Frank Walton

No. 29, 21
- Positions: Guard, tackle

Personal information
- Born: December 25, 1911 Beaver Falls, Pennsylvania
- Died: September 22, 1953 (aged 41) Beaver Falls, Pennsylvania

Career information
- High school: Beaver Falls (PA)
- College: Pittsburgh

Career history

Playing
- Boston Redskins (1934); Washington Redskins (1944–1945);

Coaching
- Beaver Falls HS (1935–1940) Head coach; Geneva College (1941–1943) Assistant coach; Washington Redskins (1945) Assistant line coach; Colgate (1946) Assistant coach; Pittsburgh Steelers (1947) Line coach; Washington Redskins (1948) Line coach; Richmond Rebels (1950) Head coach; Indiantown Box (1952) Head coach;

Operations
- Geneva College (1943) Director of Physical Education and Intramurals; Washington Redskins (1945) Scout;

Awards and highlights
- Third-team All-American (1933);

Career statistics
- Games played: 25
- Stats at Pro Football Reference

= Frank Walton (American football) =

American football player and coach (1911–1953)

Frank Joseph "Tiger" Walton (December 25, 1911 - September 22, 1953) was an American football guard and coach. He played three seasons in the National Football League (NFL) for the Boston/Washington Redskins. He played college football at the University of Pittsburgh.

==Early life==
Walton attended and played high school football at Beaver Falls High School, where he earned honors as an offensive tackle.

==College career==
Walton attended and played college football at the University of Pittsburgh, where he started for three years as a tackle. He also played in the inaugural College All-Star Game in 1933.

==Professional career==

===Playing career===
After graduating college, Walton signed with Boston Redskins of the National Football League in 1934. Due to the College All-Star Game, he arrived late for training camp. He would make the final roster as a left guard, but retired after one season due to knee injuries.

Due to World War II sapping much of the NFL's players, Walton returned to the league and Redskins in 1944, ending a nine-year absence. During training camp in San Diego, he doubled as an assistant line coach under Turk Edwards before being slotted as the Redskins' primary backup at guard. Against the Cleveland Rams, Walton recovered a fumble that set up a crucial touchdown in a Redskins 14–10 win.

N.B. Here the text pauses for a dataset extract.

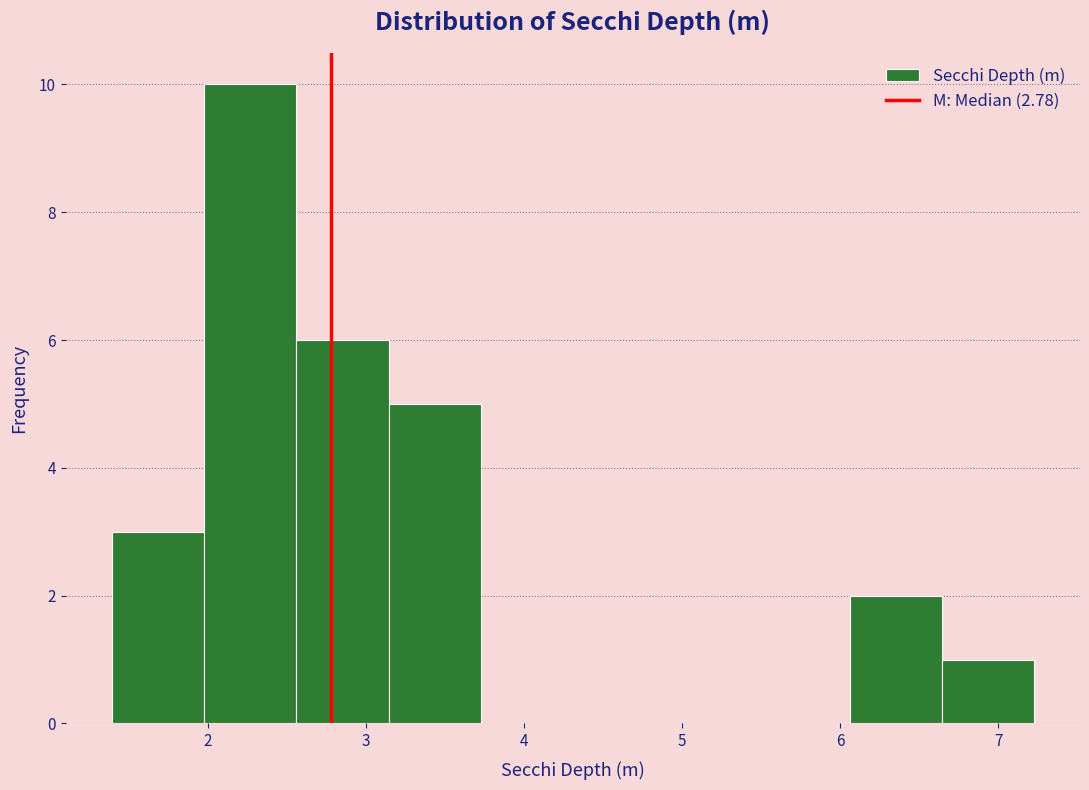

How tall is the bar that spans 2.6 to 3.1 on the x-axis? Neither the bar edges nor the heights are printed on the chart, so give them approximately, as read against the axes.

6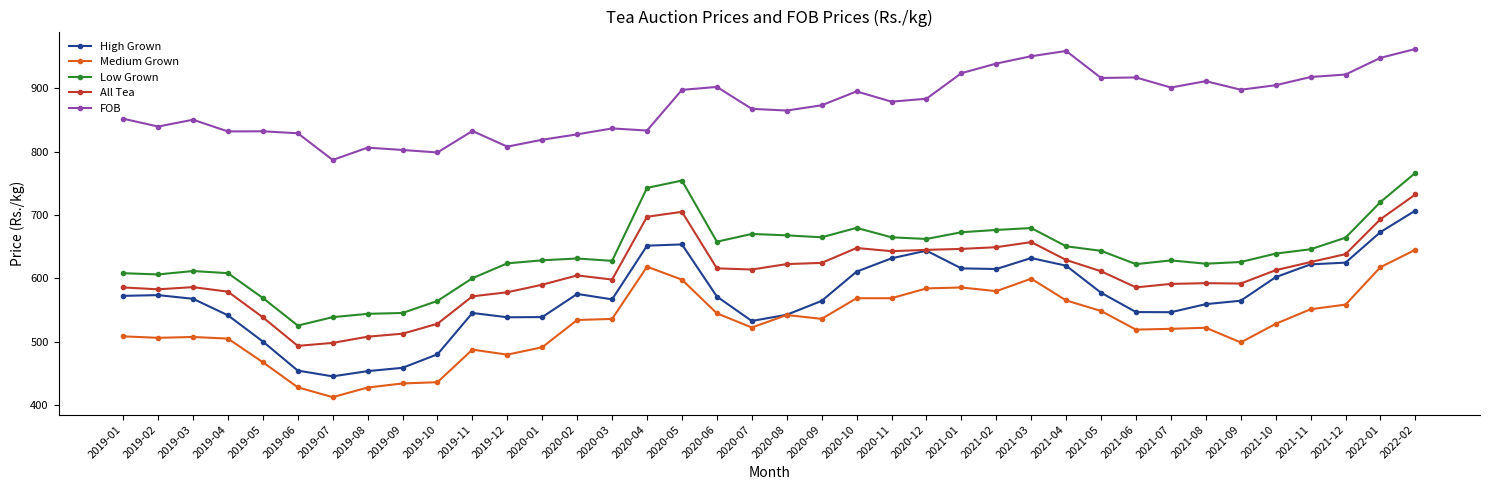

What is the average value of the Low Grown series?

638.2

He remained with the Redskins in 1945 and opened the season as their starting right guard. However, his playing career ended a month later on November 7 when he was reassigned as an assistant line coach and scout.

===Coaching career===
After his first retirement, Walton returned to Beaver Falls and became the head football coach at Beaver Falls High School in 1935. He also worked as a physical education teacher at the school. Although Beaver Falls enjoyed early success, it declined later in the 1930s and Walton's final season in 1940 saw the team go 0–9 before winning against one-win New Brighton. He resigned at the end of 1940.

In 1941, Walton was hired as an assistant coach by Geneva College. The following year, he split head coaching duties with Cal Hubbard as regular coach Alured Ransom entered military service. In 1943, Walton was named Geneva's Director of Physical Education and Intramurals and oversaw the PE program for United States Army Air Forces trainees stationed at the school. As World War II continued into 1944, he also worked in a war plant.

Walton was hired by Maryland as offensive line coach in July 1945, and the school agreed to let him continue playing for the Redskins. When Maryland head coach Clarence Spears resigned later in the month, Walton expressed interest in taking the job before the school hired Bear Bryant.

After Walton ended his playing career, Redskins coach Dudley DeGroot resigned and Walton followed suit two months later in an amicable parting after speaking with new head coach Edwards. He spent one year as Colgate University's line coach before being hired by the Pittsburgh Steelers in the same position, followed by returning to Washington in 1948. Walton left the Redskins again after one season in the wake of Edwards' departure.

Walton would later coach semi-pro teams such as the Richmond Rebels and Indiantown Gap.

==Personal life==
Walton secretly married Ida Hendrickson during his senior year at Pittsburgh.

Walton died from cancer on September 22, 1953, at Providence Hospital in Beaver Falls, Pennsylvania. His son, Joe Walton, also played for Beaver Falls High School and Pittsburgh and played and coached for the Redskins. They became the first father-son combo to play in the NFL, and the first father-son duo inducted into the Beaver County Sports Hall of Fame with the older Walton being in the Class of 1977.